Brief 1: Please retype the section of the KVM patch from "Sean Christopherson Feb." up to and including "and friends.".

----------

[05/16] KVM: x86/mmu: Use synthetic page fault error code to indicate private faults

Message ID 20240228024147.41573-6-seanjc@google.com
State New
Headers
Series KVM: x86/mmu: Page fault and MMIO cleanups |

Commit Message

Sean Christopherson Feb. 28, 2024, 2:41 a.m. UTC
  Add and use a synthetic, KVM-defined page fault error code to indicate
whether a fault is to private vs. shared memory.  TDX and SNP have
different mechanisms for reporting private vs. shared, and KVM's
software-protected VMs have no mechanism at all.  Usurp an error code
flag to avoid having to plumb another parameter to kvm_mmu_page_fault()
and friends.

Alternatively, KVM could borrow AMD's PFERR_GUEST_ENC_MASK, i.e. set it
for TDX and software-protected VMs as appropriate, but that would require
*clearing* the flag for SEV and SEV-ES VMs, which support encrypted
memory at the hardware layer, but don't utilize private memory at the
KVM layer.

Opportunistically add a comment to call out that the logic for software-
protected VMs is (and was before this commit) broken for nested MMUs, i.e.
for nested TDP, as the GPA is an L2 GPA.  Punt on trying to play nice with
nested MMUs as there is a _lot_ of functionality that simply doesn't work
for software-protected VMs, e.g. all of the paths where KVM accesses guest
memory need to be updated to be aware of private vs. shared memory.

Signed-off-by: Sean Christopherson <seanjc@google.com>
---
 arch/x86/include/asm/kvm_host.h | 11 +++++++++++
 arch/x86/kvm/mmu/mmu.c          | 26 +++++++++++++++++++-------
 arch/x86/kvm/mmu/mmu_internal.h |  2 +-
 3 files changed, 31 insertions(+), 8 deletions(-)
  

Comments

Kai Huang Feb. 29, 2024, 11:16 a.m. UTC | #1
> diff --git a/arch/x86/kvm/mmu/mmu.c b/arch/x86/kvm/mmu/mmu.c
> index 408969ac1291..7807bdcd87e8 100644
> --- a/arch/x86/kvm/mmu/mmu.c
> +++ b/arch/x86/kvm/mmu/mmu.c
> @@ -5839,19 +5839,31 @@ int noinline kvm_mmu_page_fault(struct kvm_vcpu *vcpu, gpa_t cr2_or_gpa, u64 err
>  	bool direct = vcpu->arch.mmu->root_role.direct;
>  
>  	/*
> -	 * IMPLICIT_ACCESS is a KVM-defined flag used to correctly perform SMAP
> -	 * checks when emulating instructions that triggers implicit access.
>  	 * WARN if hardware generates a fault with an error code that collides
> -	 * with the KVM-defined value.  Clear the flag and continue on, i.e.
> -	 * don't terminate the VM, as KVM can't possibly be relying on a flag
> -	 * that KVM doesn't know about.
> +	 * with KVM-defined sythentic flags.  Clear the flags and continue on,
> +	 * i.e. don't terminate the VM, as KVM can't possibly be relying on a
> +	 * flag that KVM doesn't know about.

----------

Brief 2: Echo the entries from their start up to and including the line containing "نقض سیستماتیک حقوق شیعیان در کشورهای منطقه". Leave the pictures out of your answer.

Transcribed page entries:
----------

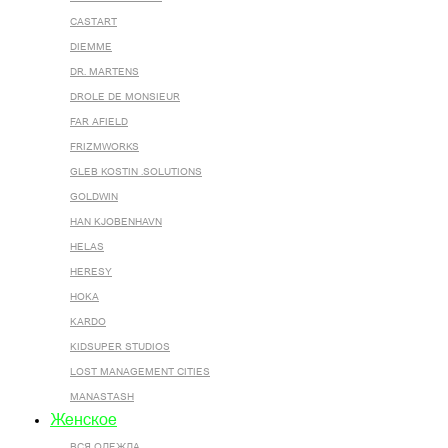
CASTART
DIEMME
DR. MARTENS
DROLE DE MONSIEUR
FAR AFIELD
FRIZMWORKS
GLEB KOSTIN .SOLUTIONS
GOLDWIN
HAN KJOBENHAVN
HELAS
HERESY
HOKA
KARDO
KIDSUPER STUDIOS
LOST MANAGEMENT CITIES
MANASTASH
Женское
ВСЯ ОДЕЖДА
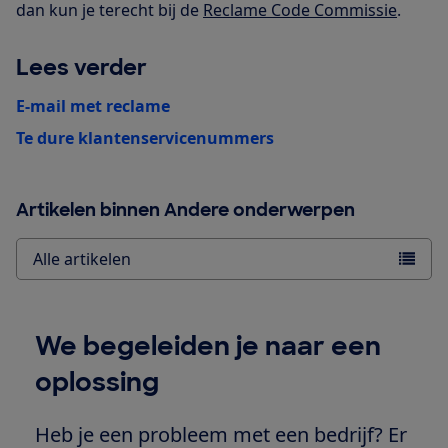
dan kun je terecht bij de
Reclame Code Commissie
.
Lees verder
E-mail met reclame
Te dure klantenservicenummers
Artikelen binnen Andere onderwerpen
Alle artikelen
We begeleiden je naar een
oplossing
Heb je een probleem met een bedrijf? Er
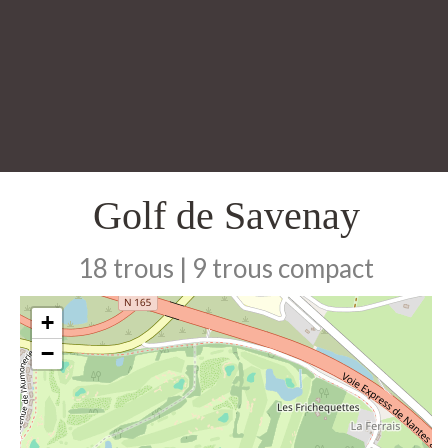
Golf de Savenay
18 trous | 9 trous compact
+
−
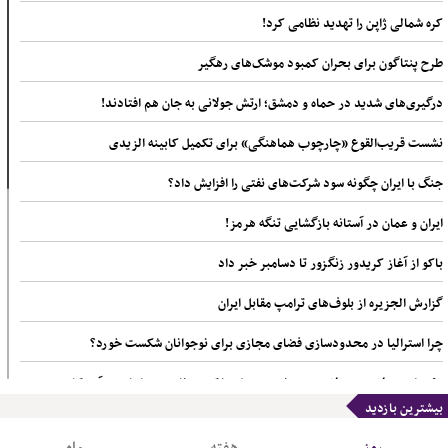
کره شمالی ژاپن را تهدید نظامی کرد!
طرح پنتاگون برای بحران کمبود موشک‌های رهگیر
درگیری‌های شدید در حماه و دمشق؛ ارتش جولانی به جان هم افتادند!
نشست قریب‌القوع «چارچوب هماهنگی» برای تکمیل کابینه الزیدی
جنگ با ایران چگونه سود شرکت‌های نفتی را افزایش داد؟
ایران و عمان در آستانه بازگشایی تنگه هرمز!
باکو از آغاز کریدور زنگزور تا دسامبر خبر داد
گزارش الجزیره از بلوف‌های ترامپ مقابل ایران
چرا استرالیا در محدودسازی فضای مجازی برای نوجوانان شکست خورد؟
۶۰ میلیون دلار هزینه لابی صهیونیستی برای شکست نامزد مسلمان در آمریکا
بیشترین بازدید
نقض سیستماتیک حقوق شیعیان در کشورهای منطقه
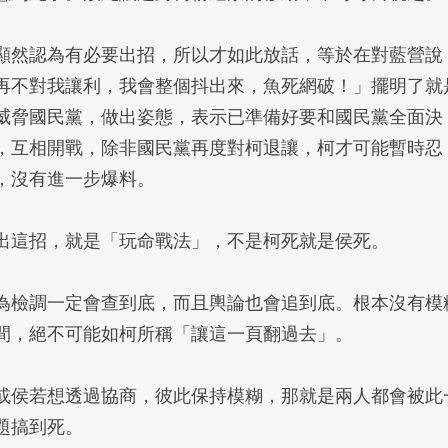
顯然認為有必要出招，所以才如此放話，等於在對藍營說
再不對我讓利，我會整個抖出來，魚死網破！」擺明了就
威脅國民黨，做出姿態，表示已準備好要和國民黨全面決
，互相開戰，除非國民黨再度對柯退讓，柯才可能暫時忍
，沒有進一步爆料。
出這招，就是「玩命戰法」，不是柯死就是侯死。
為檢調一定會查到底，而且輿論也會追到底。根本沒有模
間，絕不可能如柯所稱「讓這一頁翻過去」。
或侯若想透過協商，彼此保持模糊，那就是兩人都會被此
題搞到死。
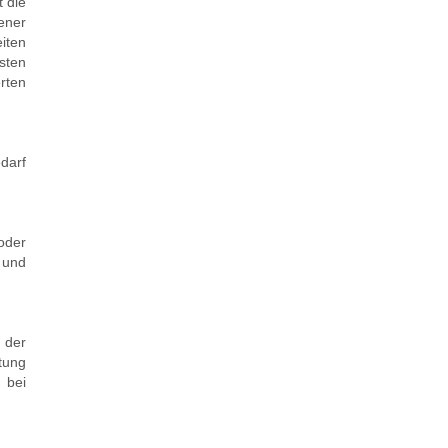
t die
ener
eiten
sten
rten
darf
oder
 und
g der
tung
 bei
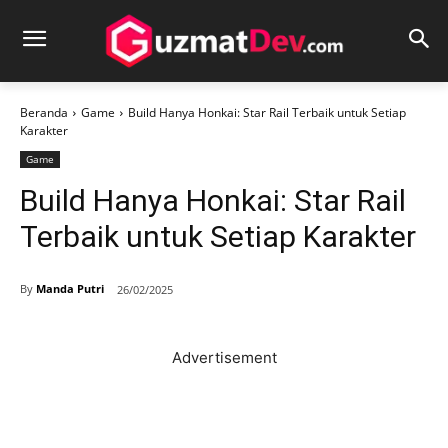
Beranda
Game
Build Hanya Honkai: Star Rail Terbaik untuk Setiap
Karakter
Game
Build Hanya Honkai: Star Rail
Terbaik untuk Setiap Karakter
By
Manda Putri
26/02/2025
Advertisement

----------

Expected output 1:
Sean Christopherson Feb. 28, 2024, 2:41 a.m. UTC
  Add and use a synthetic, KVM-defined page fault error code to indicate
whether a fault is to private vs. shared memory.  TDX and SNP have
different mechanisms for reporting private vs. shared, and KVM's
software-protected VMs have no mechanism at all.  Usurp an error code
flag to avoid having to plumb another parameter to kvm_mmu_page_fault()
and friends.

Expected output 2:
CASTART
DIEMME
DR. MARTENS
DROLE DE MONSIEUR
FAR AFIELD
FRIZMWORKS
GLEB KOSTIN .SOLUTIONS
GOLDWIN
HAN KJOBENHAVN
HELAS
HERESY
HOKA
KARDO
KIDSUPER STUDIOS
LOST MANAGEMENT CITIES
MANASTASH
Женское
ВСЯ ОДЕЖДА
dan kun je terecht bij de
Reclame Code Commissie
.
Lees verder
E-mail met reclame
Te dure klantenservicenummers
Artikelen binnen Andere onderwerpen
Alle artikelen
We begeleiden je naar een
oplossing
Heb je een probleem met een bedrijf? Er
Golf de Savenay
18 trous | 9 trous compact
+
−
کره شمالی ژاپن را تهدید نظامی کرد!
طرح پنتاگون برای بحران کمبود موشک‌های رهگیر
درگیری‌های شدید در حماه و دمشق؛ ارتش جولانی به جان هم افتادند!
نشست قریب‌القوع «چارچوب هماهنگی» برای تکمیل کابینه الزیدی
جنگ با ایران چگونه سود شرکت‌های نفتی را افزایش داد؟
ایران و عمان در آستانه بازگشایی تنگه هرمز!
باکو از آغاز کریدور زنگزور تا دسامبر خبر داد
گزارش الجزیره از بلوف‌های ترامپ مقابل ایران
چرا استرالیا در محدودسازی فضای مجازی برای نوجوانان شکست خورد؟
۶۰ میلیون دلار هزینه لابی صهیونیستی برای شکست نامزد مسلمان در آمریکا
بیشترین بازدید
نقض سیستماتیک حقوق شیعیان در کشورهای منطقه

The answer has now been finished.